- YOUR OBJECTIVE -
Reproduce each line of the entries that carries "ankle".

Keypoint coordinate data:
--------------------------------------------------
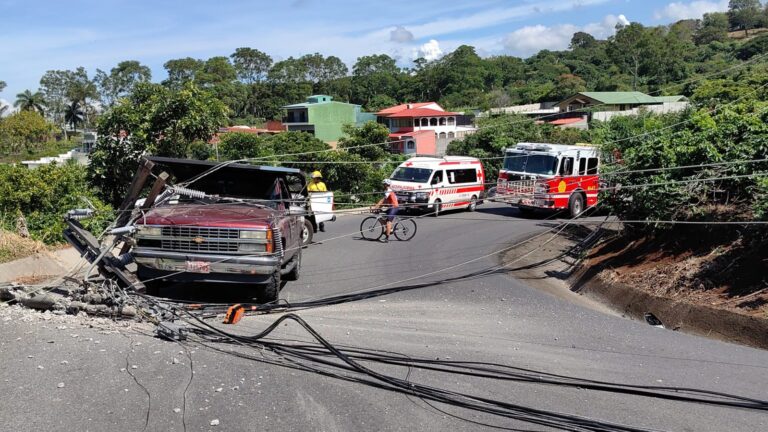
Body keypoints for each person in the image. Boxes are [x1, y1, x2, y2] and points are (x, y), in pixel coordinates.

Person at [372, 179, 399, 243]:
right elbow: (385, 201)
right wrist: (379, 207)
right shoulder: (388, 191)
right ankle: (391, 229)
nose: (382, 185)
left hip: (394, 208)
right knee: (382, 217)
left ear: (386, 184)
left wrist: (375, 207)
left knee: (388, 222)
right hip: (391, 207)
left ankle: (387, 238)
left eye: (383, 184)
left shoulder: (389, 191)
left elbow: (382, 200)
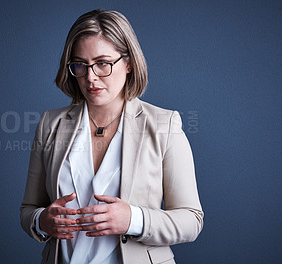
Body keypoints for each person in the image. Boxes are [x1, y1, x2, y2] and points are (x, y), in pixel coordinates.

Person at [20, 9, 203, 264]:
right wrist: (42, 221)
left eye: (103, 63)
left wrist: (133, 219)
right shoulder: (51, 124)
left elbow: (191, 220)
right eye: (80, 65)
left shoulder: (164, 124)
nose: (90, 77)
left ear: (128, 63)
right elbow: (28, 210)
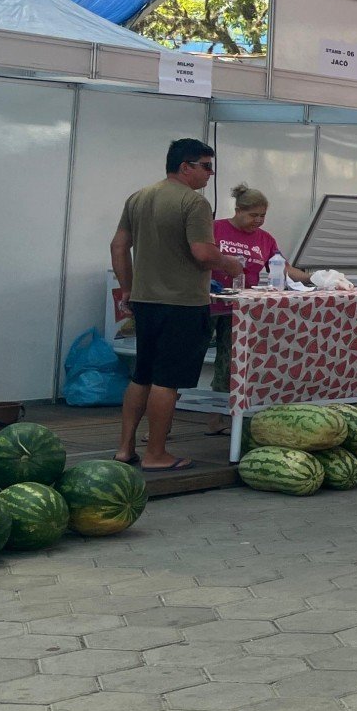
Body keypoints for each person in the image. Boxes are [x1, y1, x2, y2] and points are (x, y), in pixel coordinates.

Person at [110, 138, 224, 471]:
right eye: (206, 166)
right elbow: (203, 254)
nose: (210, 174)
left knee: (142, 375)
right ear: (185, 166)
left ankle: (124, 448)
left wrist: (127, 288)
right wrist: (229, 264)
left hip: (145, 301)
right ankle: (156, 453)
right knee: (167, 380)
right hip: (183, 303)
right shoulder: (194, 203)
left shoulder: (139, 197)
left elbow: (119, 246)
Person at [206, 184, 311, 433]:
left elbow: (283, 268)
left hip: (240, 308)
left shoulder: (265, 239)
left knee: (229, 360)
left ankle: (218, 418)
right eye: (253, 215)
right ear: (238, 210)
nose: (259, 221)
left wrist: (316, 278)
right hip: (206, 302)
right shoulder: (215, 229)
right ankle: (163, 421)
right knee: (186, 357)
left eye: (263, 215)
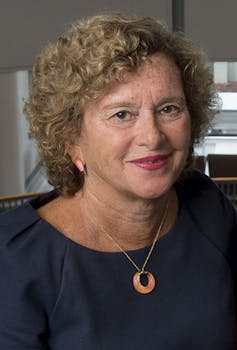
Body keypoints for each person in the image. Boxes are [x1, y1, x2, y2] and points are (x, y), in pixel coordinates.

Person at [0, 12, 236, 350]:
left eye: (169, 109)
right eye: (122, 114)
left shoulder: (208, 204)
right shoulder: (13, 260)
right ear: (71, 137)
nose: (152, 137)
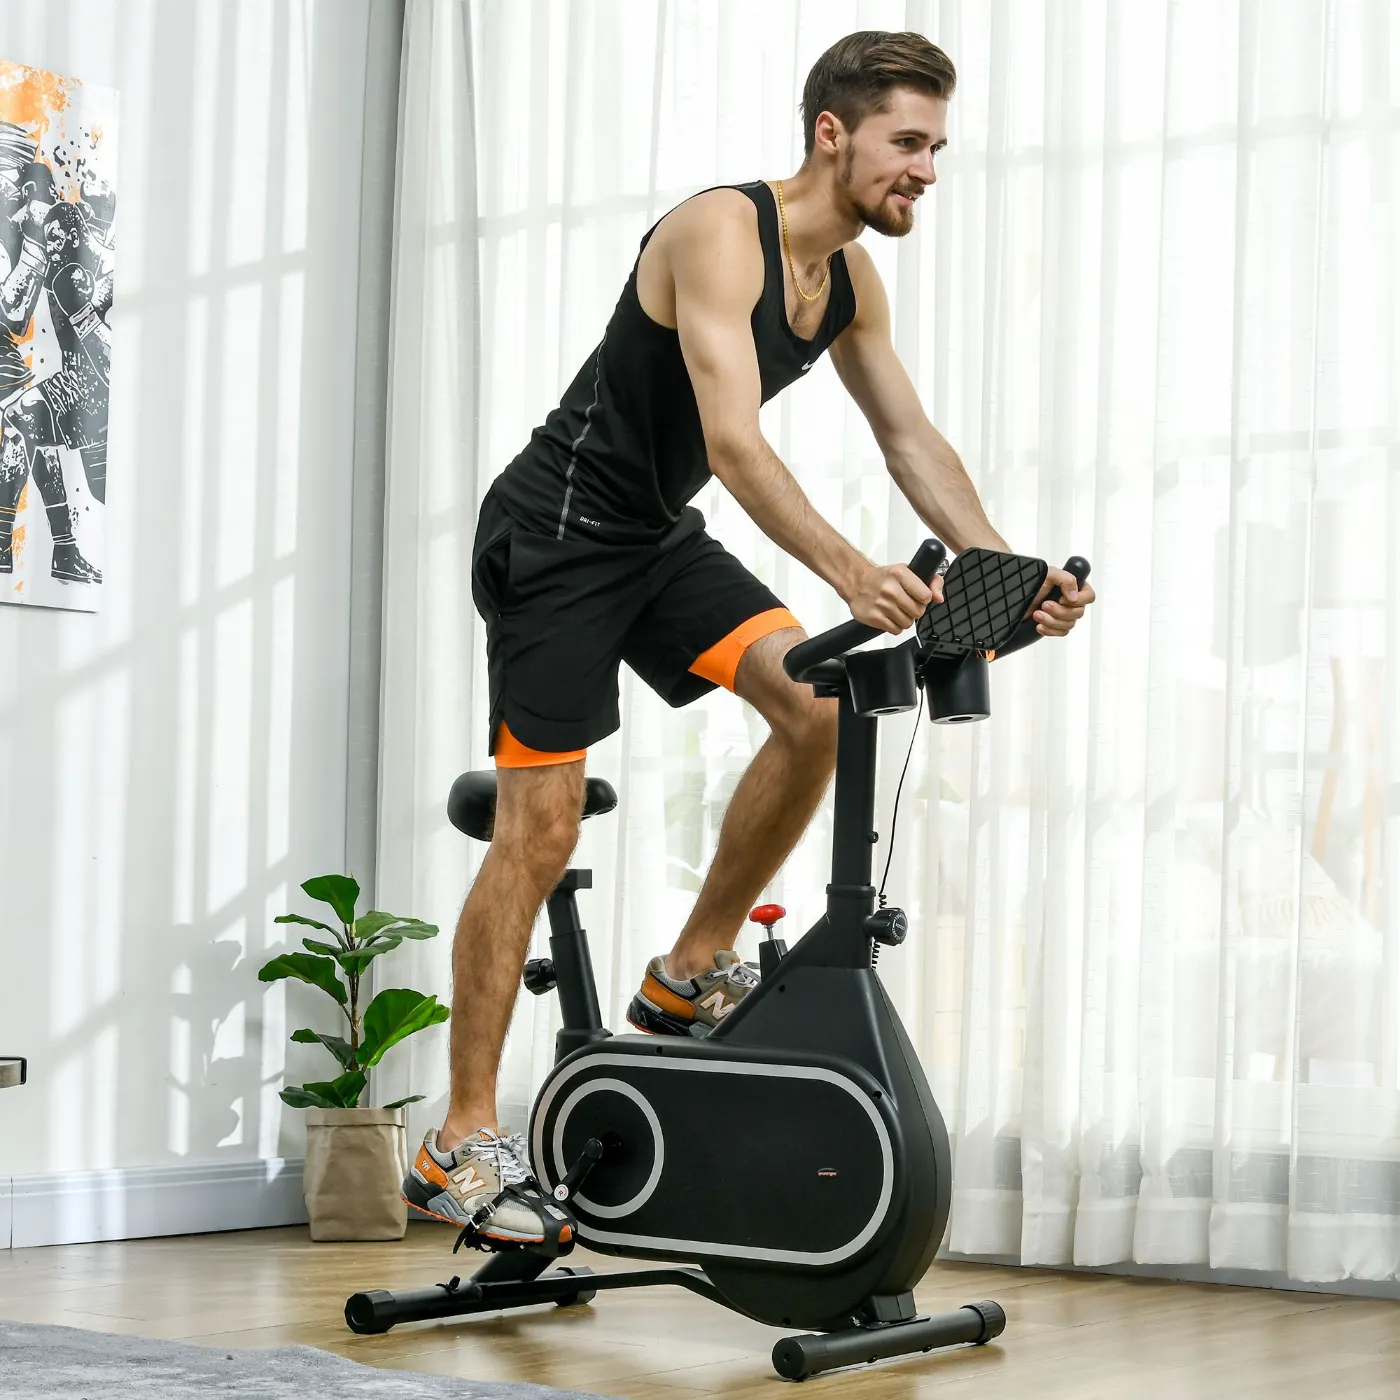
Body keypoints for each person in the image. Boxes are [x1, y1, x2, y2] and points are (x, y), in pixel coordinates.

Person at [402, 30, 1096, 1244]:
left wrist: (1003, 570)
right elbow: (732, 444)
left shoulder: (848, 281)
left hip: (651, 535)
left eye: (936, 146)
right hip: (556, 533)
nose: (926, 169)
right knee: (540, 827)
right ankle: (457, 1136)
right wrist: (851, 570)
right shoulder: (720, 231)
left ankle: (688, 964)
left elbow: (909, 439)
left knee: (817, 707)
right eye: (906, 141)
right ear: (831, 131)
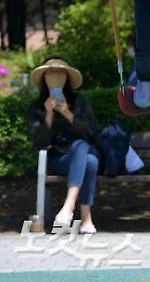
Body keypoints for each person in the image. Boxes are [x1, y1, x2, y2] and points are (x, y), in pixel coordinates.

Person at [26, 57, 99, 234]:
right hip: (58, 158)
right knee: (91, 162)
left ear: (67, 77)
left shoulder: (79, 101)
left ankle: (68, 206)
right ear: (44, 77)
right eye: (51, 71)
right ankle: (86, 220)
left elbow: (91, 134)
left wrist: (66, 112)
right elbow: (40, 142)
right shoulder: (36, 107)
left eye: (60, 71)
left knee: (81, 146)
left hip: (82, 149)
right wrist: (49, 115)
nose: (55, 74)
--------------------------------------------------
- YOUR SOLUTION -
right ankle: (391, 229)
left ankle: (387, 238)
left ankle: (124, 448)
right ankle: (156, 453)
left ankle: (218, 418)
right ankle: (163, 421)
right ankle: (457, 1136)
left ankle: (688, 964)
left ankle: (68, 206)
right ankle: (86, 220)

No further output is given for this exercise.